We might divide the political world into four, based on deep and more immediate theories of politics: Schmittian rightists and leftists, and deliberativist conservatives and liberals. I leave it to the reader to decide the relative number of each in the two political parties, and in SCOTUS. Such divides may explain a great deal about the current state of politics, and one can easily model self-reinforcing dynamics of rightward drift given asymmetric polarization.

DB’s book should inform critical questions of our time, such as the legitimacy of adding seats to the Supreme Court. Schmittian rightists will vigorously fight such a plan (as long as they like the current SCOTUS majority more than the likely alternative), and moderates are appalled by the idea: there is an enduring desire to have some set of foundational norms that will always be respected. But when the people disadvantaged by such norms are harmed or neglected enough, they have little reason to respect those norms. Even the US constitution itself, as Madison observed, is a “parchment barrier” to despotism, breached if subject to extreme stresses. Powerful interests may be advantaged by a certain set of rules, but if they press their advantage too hard, they risk destroying the societal consensus that gives the rules they love legitimacy. Rather than rules or rulings, it is the process of societal consensus building—of respect for others, adjustment to change, and reconstruction of expectations based on shared circumstances—that is the true foundation of social order. That process of consensus building is rotting now. Like much of the U.S.’s crumbling infrastructure, we both sense its decay, but also find it hard to predict exactly when crisis will occur.

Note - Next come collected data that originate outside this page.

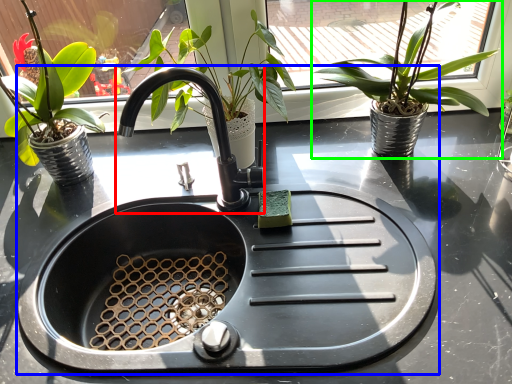
Question: Estimate the real-world distances between objects in this image. Which object is closer to tap (highlighted by a red box), sink (highlighted by a blue box) or houseplant (highlighted by a green box)?

Choices:
 (A) sink
 (B) houseplant

Answer: (A)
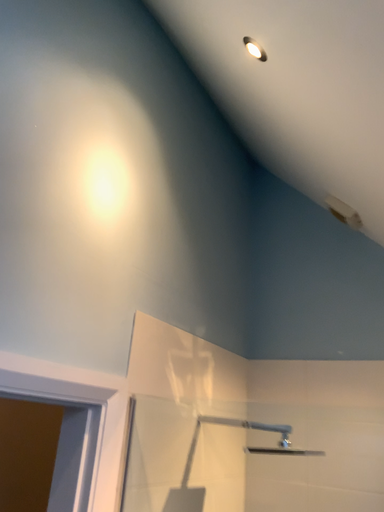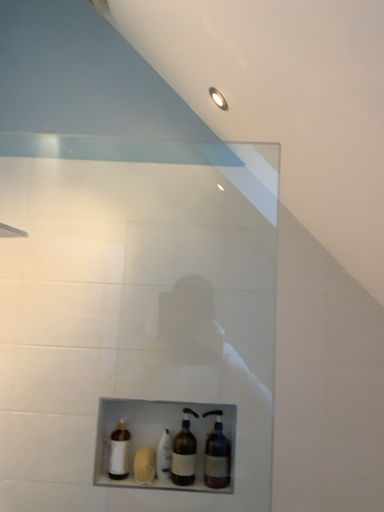
Question: Which way did the camera rotate in the video?

Choices:
 (A) rotated left
 (B) rotated right

Answer: (B)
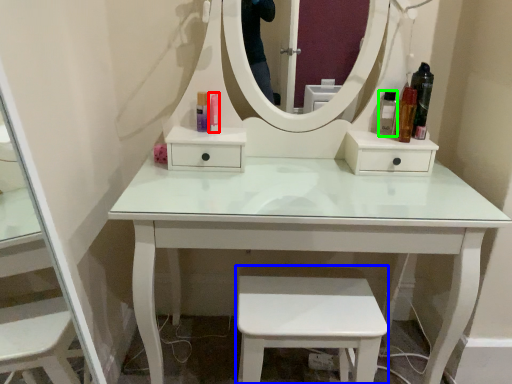
Question: Estimate the real-world distances between objects in this image. Which object is farther from toiletry (highlighted by a red box), step stool (highlighted by a blue box) or toiletry (highlighted by a green box)?

Choices:
 (A) step stool
 (B) toiletry

Answer: (A)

How can we reconstruct such consensus? One option is to double down on the old Wechsler-ian quest for "neutral principles." But if we take DB’s book seriously, we must think of SCOTUS as inevitably, at least in part, a representative institution. That conclusion supports a notable idea for court reform: That members of the two dominant parties each choose five justices, who in turn must unanimously agree on five more justices, in order to constitute a 15 member SCOTUS. Such a structure of decisionmaking, advanced by Daniel Epps and Ganesh Sitaranam as the “balanced bench,” would at least require justices of different parties to come together on a common project of self-governance. Perhaps they would develop more robustly diverse and deliberative networks as a result. We can still wonder whether an institution likely to be made up primarily of the wealthy can adequately represent the people. Jeffrey Rosen raised concerns about a Supreme Court, Inc. back in 2008. But it would almost certainly be more diverse and inclusive than the current iteration of SCOTUS.

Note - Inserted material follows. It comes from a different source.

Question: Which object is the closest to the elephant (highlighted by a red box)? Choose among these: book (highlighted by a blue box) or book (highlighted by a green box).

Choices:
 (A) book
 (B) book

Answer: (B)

*I know this summary statement mashes together the views of deliberativist/republican theorists, and those of pluralists, who were taught to me as the distinctive poles of democratic theory. Back at the dawn of the end of history (early 1990s), this account of political options felt exhaustive; many countries did not meet such standards, but I and many others assumed all trended toward liberal democracy. However, by the late 2010s, a larger political theory spectrum contrasting a composite democratic theory with more authoritarian approaches to politics seems a more appropriate matrix for plotting enduring options in social order.